- _WORK INSTRUCTION_: Without including the pictures, copy out every line below.
● ● ● ● ● ● ●
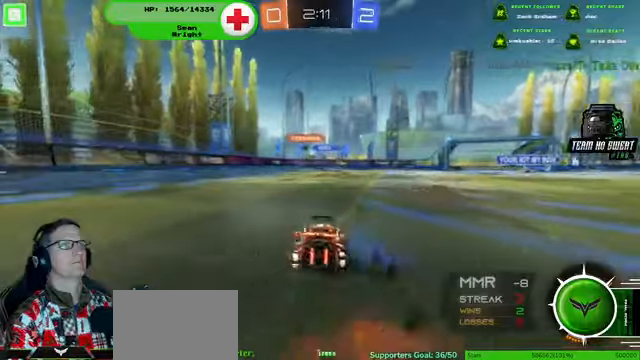
{"buttons": ["R2"], "left_stick": "left", "right_stick": "center", "events": []}
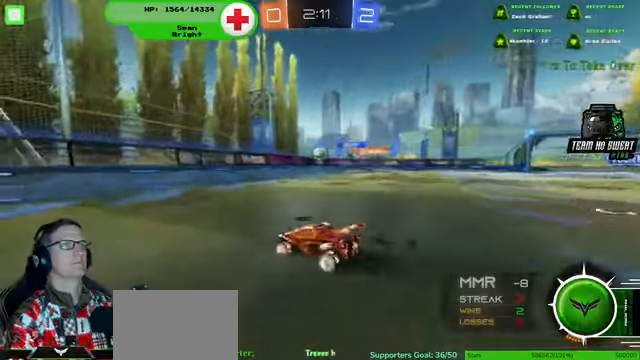
{"buttons": ["R2"], "left_stick": "center", "right_stick": "center", "events": [[234, "left_stick", "center"], [300, "left_stick", "left"], [400, "left_stick", "center"]]}
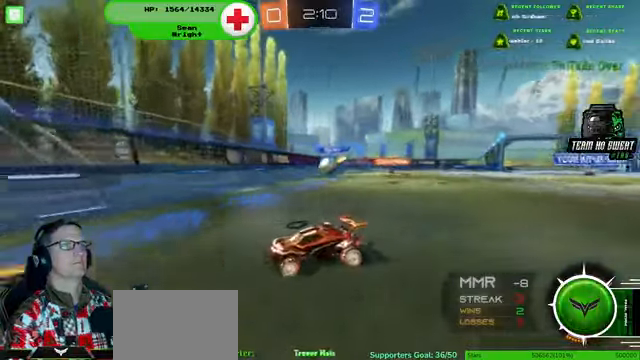
{"buttons": ["R2"], "left_stick": "left", "right_stick": "center", "events": [[167, "left_stick", "left"]]}
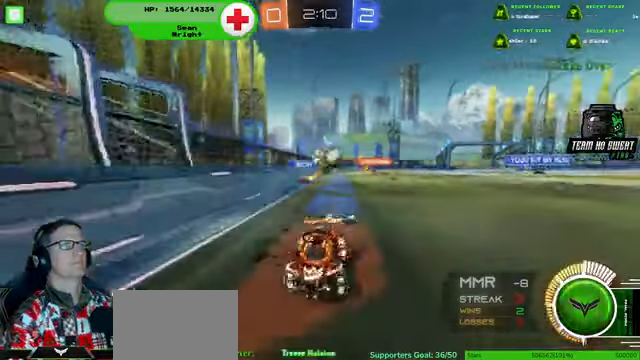
{"buttons": [], "left_stick": "down-right", "right_stick": "center", "events": [[67, "left_stick", "center"], [234, "left_stick", "down-right"], [400, "R2", "up"]]}
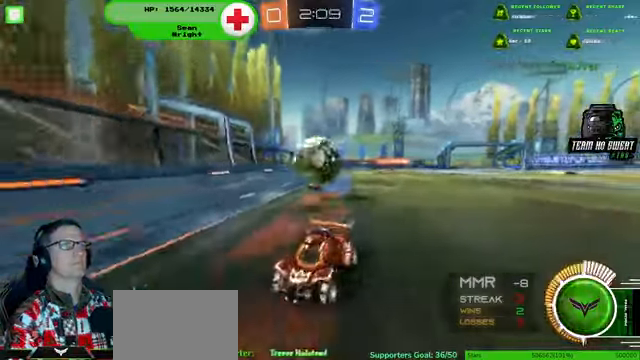
{"buttons": [], "left_stick": "center", "right_stick": "center", "events": [[34, "left_stick", "down"], [100, "left_stick", "center"], [167, "left_stick", "down"], [200, "CROSS", "down"], [267, "CROSS", "up"], [334, "CROSS", "down"], [467, "CROSS", "up"], [467, "left_stick", "center"]]}
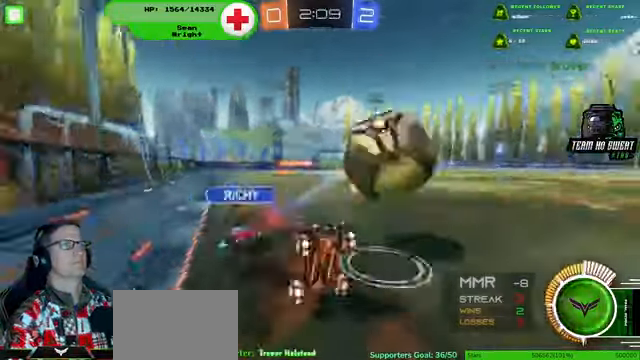
{"buttons": ["R2"], "left_stick": "left", "right_stick": "center", "events": [[267, "left_stick", "left"], [367, "R2", "down"]]}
● ● ● ● ● ● ●
- _EXERCISE RESPONSE_:
{"buttons": ["R2"], "left_stick": "left", "right_stick": "center", "events": []}
{"buttons": ["R2"], "left_stick": "center", "right_stick": "center", "events": [[234, "left_stick", "center"], [300, "left_stick", "left"], [400, "left_stick", "center"]]}
{"buttons": ["R2"], "left_stick": "left", "right_stick": "center", "events": [[167, "left_stick", "left"]]}
{"buttons": [], "left_stick": "down-right", "right_stick": "center", "events": [[67, "left_stick", "center"], [234, "left_stick", "down-right"], [400, "R2", "up"]]}
{"buttons": [], "left_stick": "center", "right_stick": "center", "events": [[34, "left_stick", "down"], [100, "left_stick", "center"], [167, "left_stick", "down"], [200, "CROSS", "down"], [267, "CROSS", "up"], [334, "CROSS", "down"], [467, "CROSS", "up"], [467, "left_stick", "center"]]}
{"buttons": ["R2"], "left_stick": "left", "right_stick": "center", "events": [[267, "left_stick", "left"], [367, "R2", "down"]]}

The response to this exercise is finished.